[2320] in cryptography@c2.net mail archive
Re: fastest blowfish.asm?
daemon@ATHENA.MIT.EDU (Eric Young)
Mon Mar 23 15:23:58 1998
Date: Mon, 23 Mar 1998 10:05:31 +1000 (EST)
From: Eric Young <eay@cryptsoft.com>
Reply-To: Eric Young <eay@cryptsoft.com>
To: Adam Back <aba@dcs.ex.ac.uk>
cc: cryptography@c2.net
In-Reply-To: <199803210122.BAA00257@server.eternity.org>
On Sat, 21 Mar 1998, Adam Back wrote:
> I have looked at two assembler implementations [1], [2] so far, and MS
> VC++ 5 and GCC beat both of them!
>
> Neither of the sources do anything about instruction scheduling to
> keep both execution units busy on the pentium.
>
> I should note that I am not using an Intel CPU, but an AMD k6 233
> clone, which may or may not influence effectiveness of scheduling
> tricks. Anyone know/done experiments on this?
>
> Adam
>
> [1] Eric Young's blowfish from SSLeay-0.8.1 also available separately
> as libbf-0.7.2m.tar.gz
I've changed things since then. I have near optimal for pentium and some
different code that is faster on ppro/pen2. (libbf-0.8.2b.tar.gz).
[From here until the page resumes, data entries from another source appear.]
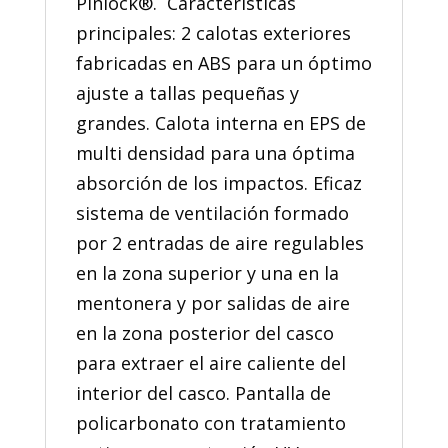
Pinlock®. Características
principales: 2 calotas exteriores
fabricadas en ABS para un óptimo
ajuste a tallas pequeñas y
grandes. Calota interna en EPS de
multi densidad para una óptima
absorción de los impactos. Eficaz
sistema de ventilación formado
por 2 entradas de aire regulables
en la zona superior y una en la
mentonera y por salidas de aire
en la zona posterior del casco
para extraer el aire caliente del
interior del casco. Pantalla de
policarbonato con tratamiento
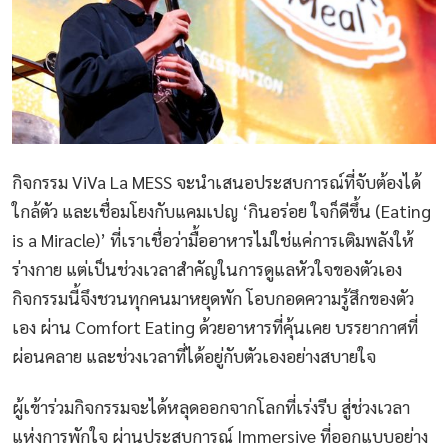
กิจกรรม ViVa La MESS จะนำเสนอประสบการณ์ที่จับต้องได้
ใกล้ตัว และเชื่อมโยงกับแคมเปญ ‘กินอร่อย ใจก็ดีขึ้น (Eating
is a Miracle)’ ที่เราเชื่อว่ามื้ออาหารไม่ใช่แค่การเติมพลังให้
ร่างกาย แต่เป็นช่วงเวลาสำคัญในการดูแลหัวใจของตัวเอง
กิจกรรมนี้จึงชวนทุกคนมาหยุดพัก โอบกอดความรู้สึกของตัว
เอง ผ่าน Comfort Eating ด้วยอาหารที่คุ้นเคย บรรยากาศที่
ผ่อนคลาย และช่วงเวลาที่ได้อยู่กับตัวเองอย่างสบายใจ
ผู้เข้าร่วมกิจกรรมจะได้หลุดออกจากโลกที่เร่งรีบ สู่ช่วงเวลา
แห่งการพักใจ ผ่านประสบการณ์ Immersive ที่ออกแบบอย่าง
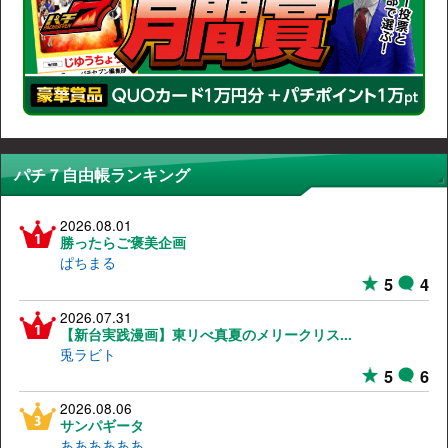
パチ７自由帳ランキング
2026.08.01
勝ったらご褒美企画
ぱちまる
5
4
2026.07.31
【新台実践漫画】東リべ真夏のメリークリス...
兎ラビト
5
6
2026.08.06
サンパギータ
ああああああ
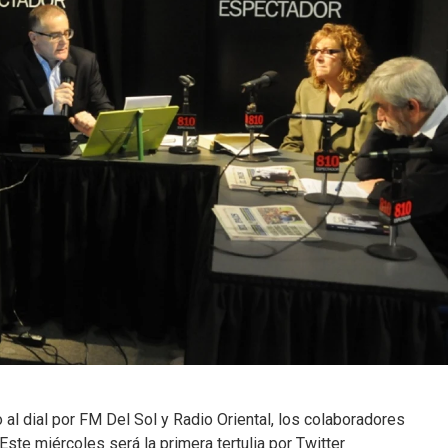
al dial por FM Del Sol y Radio Oriental, los colaboradores
Este miércoles será la primera tertulia por Twitter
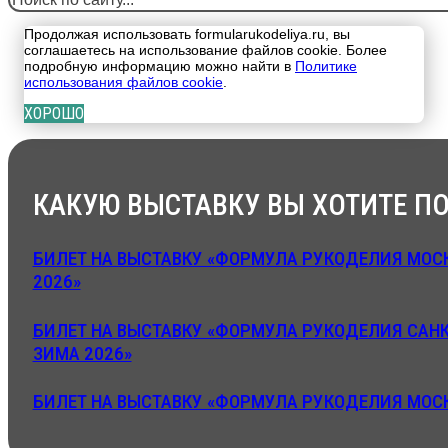
Продолжая использовать formularukodeliya.ru, вы
соглашаетесь на использование файлов cookie. Более
подробную информацию можно найти в
Политике
использования файлов cookie
.
ХОРОШО
КАКУЮ ВЫСТАВКУ ВЫ ХОТИТЕ ПО
БИЛЕТ НА ВЫСТАВКУ «ФОРМУЛА РУКОДЕЛИЯ МОСК
2026»
БИЛЕТ НА ВЫСТАВКУ «ФОРМУЛА РУКОДЕЛИЯ САНК
ЗИМА 2026»
БИЛЕТ НА ВЫСТАВКУ «ФОРМУЛА РУКОДЕЛИЯ МОСК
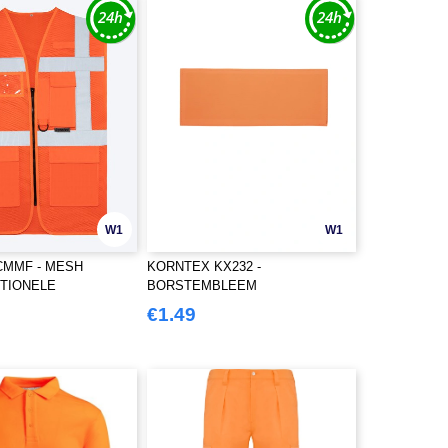
W1
W1
XCMMF - MESH
KORNTEX KX232 -
TIONELE
BORSTEMBLEEM
DSVEST "LARISA"
€1.49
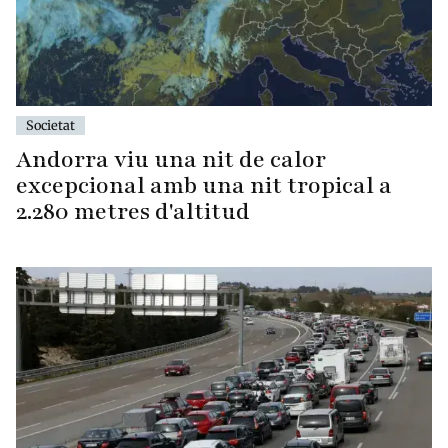
Societat
Andorra viu una nit de calor
excepcional amb una nit tropical a
2.280 metres d'altitud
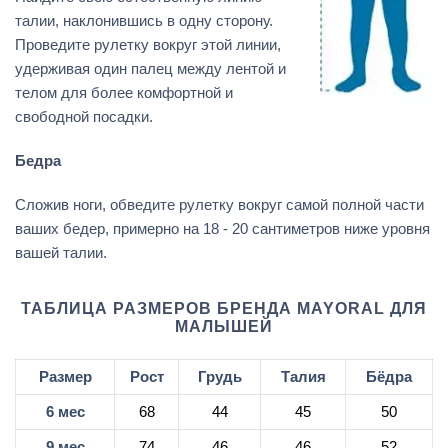
талии, наклонившись в одну сторону.
Проведите рулетку вокруг этой линии,
удерживая один палец между лентой и
телом для более комфортной и
свободной посадки.
Бедра
Сложив ноги, обведите рулетку вокруг самой полной части
ваших бедер, примерно на 18 - 20 сантиметров ниже уровня
вашей талии.
ТАБЛИЦА РАЗМЕРОВ БРЕНДА MAYORAL ДЛЯ
МАЛЫШЕЙ
Размер
Рост
Грудь
Талия
Бёдра
6 мес
68
44
45
50
9 мес
74
46
46
52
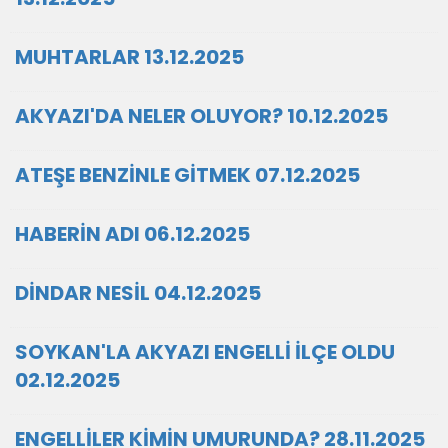
MUHTARLAR 13.12.2025
AKYAZI'DA NELER OLUYOR? 10.12.2025
ATEŞE BENZİNLE GİTMEK 07.12.2025
HABERİN ADI 06.12.2025
DİNDAR NESİL 04.12.2025
SOYKAN'LA AKYAZI ENGELLİ İLÇE OLDU
02.12.2025
ENGELLİLER KİMİN UMURUNDA? 28.11.2025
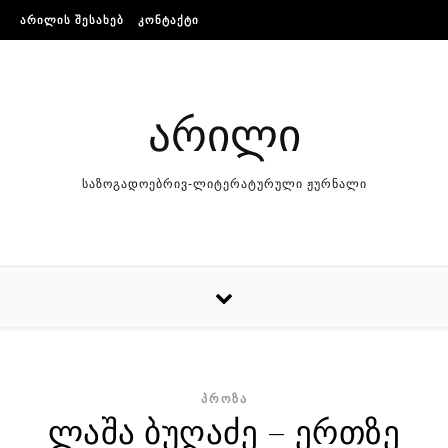
Skip to content
ᲐᲠᲘᲚᲘᲡ ᲨᲔᲡᲐᲮᲔᲑ
ᲙᲝᲜᲢᲐᲥᲢᲘ
არილი
საზოგადოებრივ-ლიტერატურული ჟურნალი
ᲞᲠᲝᲖᲐ
ლაშა ბუღაძე – ერთზე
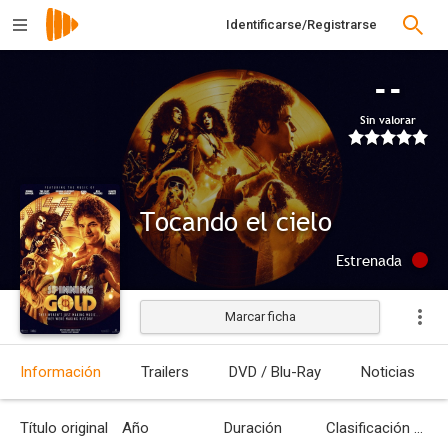
Identificarse/Registrarse
--
Sin valorar
Tocando el cielo
Estrenada
Marcar ficha
Información
Trailers
DVD / Blu-Ray
Noticias
Título original
Año
Duración
Clasificación por edades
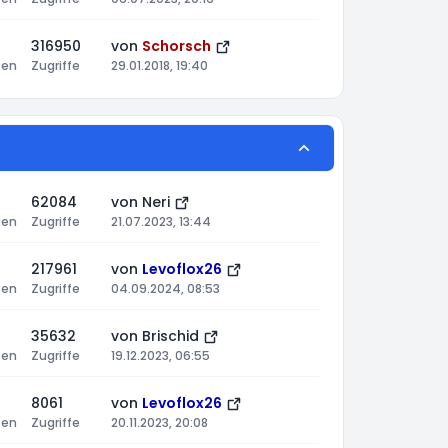
316950
von
Schorsch
ten
Zugriffe
29.01.2018, 19:40
62084
von
Neri
ten
Zugriffe
21.07.2023, 13:44
217961
von
Levoflox26
ten
Zugriffe
04.09.2024, 08:53
35632
von
Brischid
ten
Zugriffe
19.12.2023, 06:55
8061
von
Levoflox26
ten
Zugriffe
20.11.2023, 20:08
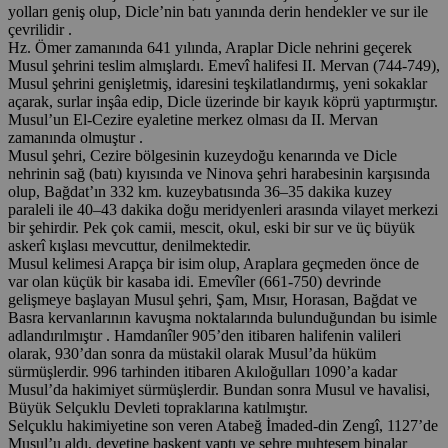
yolları geniş olup, Dicle’nin batı yanında derin hendekler ve sur ile
çevrilidir .
Hz. Ömer zamanında 641 yılında, Araplar Dicle nehrini geçerek
Musul şehrini teslim almışlardı. Emevî halifesi II. Mervan (744-749),
Musul şehrini genişletmiş, idaresini teşkilatlandırmış, yeni sokaklar
açarak, surlar inşâa edip, Dicle üzerinde bir kayık köprü yaptırmıştır.
Musul’un El-Cezire eyaletine merkez olması da II. Mervan
zamanında olmuştur .
Musul şehri, Cezire bölgesinin kuzeydoğu kenarında ve Dicle
nehrinin sağ (batı) kıyısında ve Ninova şehri harabesinin karşısında
olup, Bağdat’ın 332 km. kuzeybatısında 36–35 dakika kuzey
paraleli ile 40–43 dakika doğu meridyenleri arasında vilayet merkezi
bir şehirdir. Pek çok camii, mescit, okul, eski bir sur ve üç büyük
askerî kışlası mevcuttur, denilmektedir.
Musul kelimesi Arapça bir isim olup, Araplara geçmeden önce de
var olan küçük bir kasaba idi. Emevîler (661-750) devrinde
gelişmeye başlayan Musul şehri, Şam, Mısır, Horasan, Bağdat ve
Basra kervanlarının kavuşma noktalarında bulunduğundan bu isimle
adlandırılmıştır . Hamdanîler 905’den itibaren halifenin valileri
olarak, 930’dan sonra da müstakil olarak Musul’da hüküm
sürmüşlerdir. 996 tarhinden itibaren Akıloğulları 1090’a kadar
Musul’da hakimiyet sürmüşlerdir. Bundan sonra Musul ve havalisi,
Büyük Selçuklu Devleti topraklarına katılmıştır.
Selçuklu hakimiyetine son veren Atabeğ İmaded-din Zengî, 1127’de
Musul’u aldı, devetine başkent yaptı ve şehre muhteşem binalar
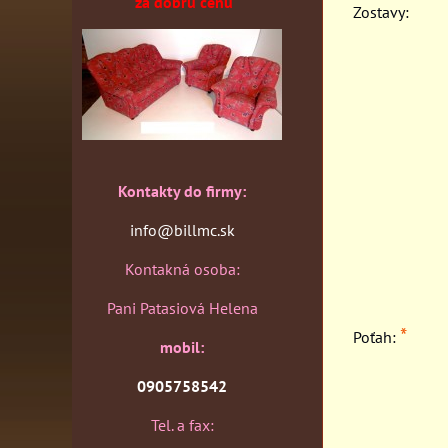
za dobrú cenu
Zostavy:
Kontakty do firmy:
info@billmc.sk
Kontakná osoba:
Pani Patasiová Helena
*
Poťah:
mobil:
0905758542
Tel. a fax:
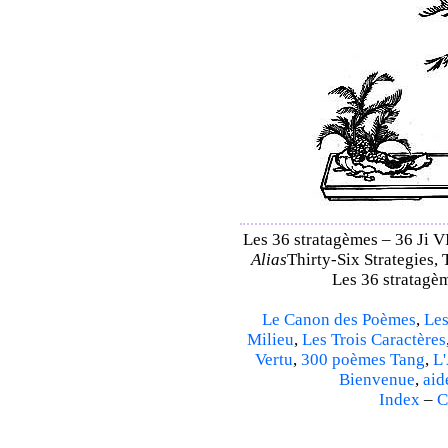
Les 36 stratagèmes – 36 Ji VI
Alias
Thirty-Six Strategies, 
Les 36 stratagèm
Le Canon des Poèmes
,
Les
Milieu
,
Les Trois Caractères
Vertu
,
300 poèmes Tang
,
L'
Bienvenue
,
aid
Index
–
C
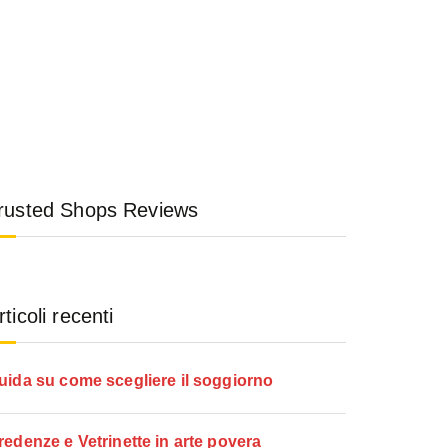
rusted Shops Reviews
rticoli recenti
uida su come scegliere il soggiorno
redenze e Vetrinette in arte povera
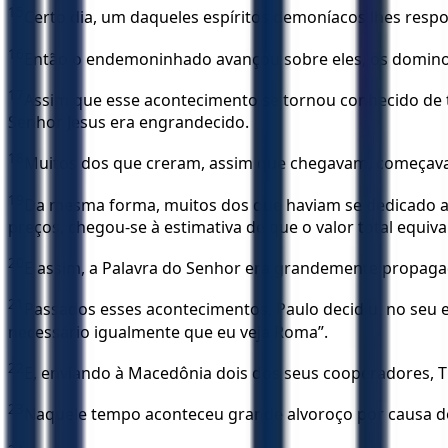
15
Certo dia, um daqueles espíritos demoníacos lhes respon
16
Então o endemoninhado avançou sobre eles, os dominou
17
Assim que esse acontecimento se tornou conhecido de 
Senhor Jesus era engrandecido.
18
Muitos dos que creram, assim que chegavam, começavam
19
Da mesma forma, muitos dos que haviam se dedicado ao
preços, chegou-se à estimativa de que o valor total equiva
20
E assim, a Palavra do Senhor era grandemente propaga
21
Passados esses acontecimentos, Paulo decidiu, no seu es
necessário igualmente que eu veja Roma”.
22
E, enviando à Macedônia dois dos seus cooperadores, Ti
23
Naquele tempo aconteceu grande alvoroço por causa 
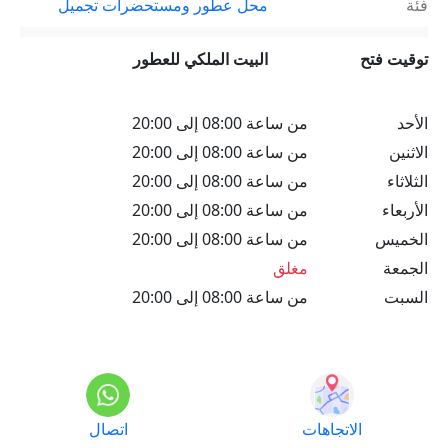
فئة
محل عطور ومستحضرات تجميل
توقيت فتح
البيت الملكي للعطور
الأحد
من ساعة 08:00 إلى 20:00
الاثنين
من ساعة 08:00 إلى 20:00
الثلاثاء
من ساعة 08:00 إلى 20:00
الأربعاء
من ساعة 08:00 إلى 20:00
الخميس
من ساعة 08:00 إلى 20:00
الجمعة
مغلق
السبت
من ساعة 08:00 إلى 20:00
الاتجاهات
اتصال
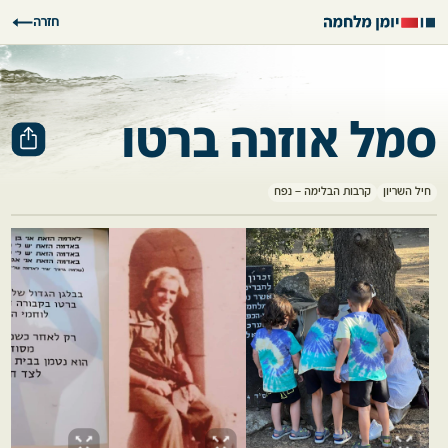
חזרה
סמל אוזנה ברטו
חיל השריון
קרבות הבלימה – נפח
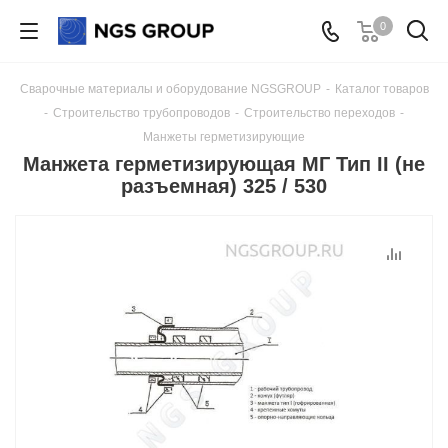
0
Сварочные материалы и оборудование NGSGROUP
-
Каталог товаров
-
Строительство трубопроводов
-
Строительство переходов
-
Манжеты герметизирующие
Манжета герметизирующая МГ Тип II (не
разъемная) 325 / 530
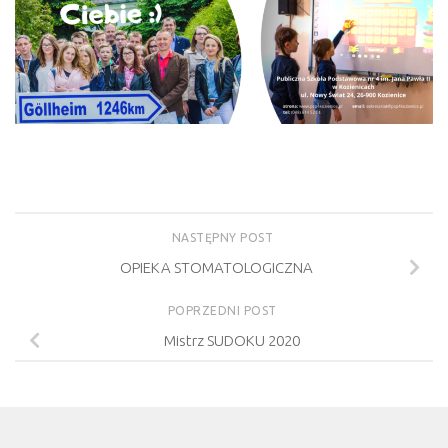
NASTĘPNY POST
OPIEKA STOMATOLOGICZNA
POPRZEDNI POST
Mistrz SUDOKU 2020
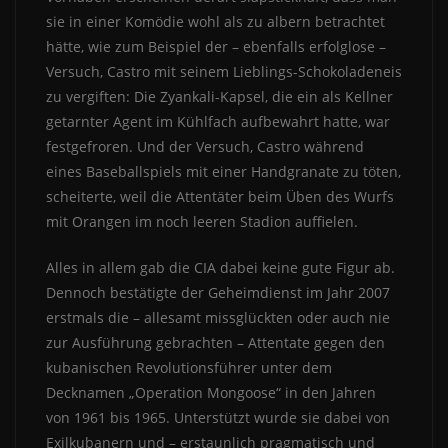
sie in einer Komödie wohl als zu albern betrachtet
hätte, wie zum Beispiel der – ebenfalls erfolglose –
Versuch, Castro mit seinem Lieblings-Schokoladeneis
zu vergiften: Die Zyankali-Kapsel, die ein als Kellner
getarnter Agent im Kühlfach aufbewahrt hatte, war
festgefroren. Und der Versuch, Castro während
eines Baseballspiels mit einer Handgranate zu töten,
scheiterte, weil die Attentäter beim Üben des Wurfs
mit Orangen im noch leeren Stadion auffielen.
Alles in allem gab die CIA dabei keine gute Figur ab.
Dennoch bestätigte der Geheimdienst im Jahr 2007
erstmals die – allesamt missglückten oder auch nie
zur Ausführung gebrachten – Attentate gegen den
kubanischen Revolutionsführer unter dem
Decknamen „Operation Mongoose“ in den Jahren
von 1961 bis 1965. Unterstützt wurde sie dabei von
Exilkubanern und – erstaunlich pragmatisch und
I got hold of a version of VTune and use it quite a bit now :-).
The fact that you are using an AMD k6 233 is a rather key point.
>From the readme in the current distribution
There are blowfish assembler generation scripts.
bf-586.pl version is for the pentium and
bf-686.pl is my original version, which is faster on the pentium pro.
When using a bf-586.pl, the pentium pro/II is %8 slower than using
bf-686.pl. When using a bf-686.pl, the pentium is %16 slower
than bf-586.pl
So the default is bf-586.pl
Depending on the CPU, the difference in scheduling is rather critical.
The main reason I have blowfish assember is for the gcc based unix boxes,
where the code generated is rather crappy.
Visual C 5 is a nice compiler :-)
eric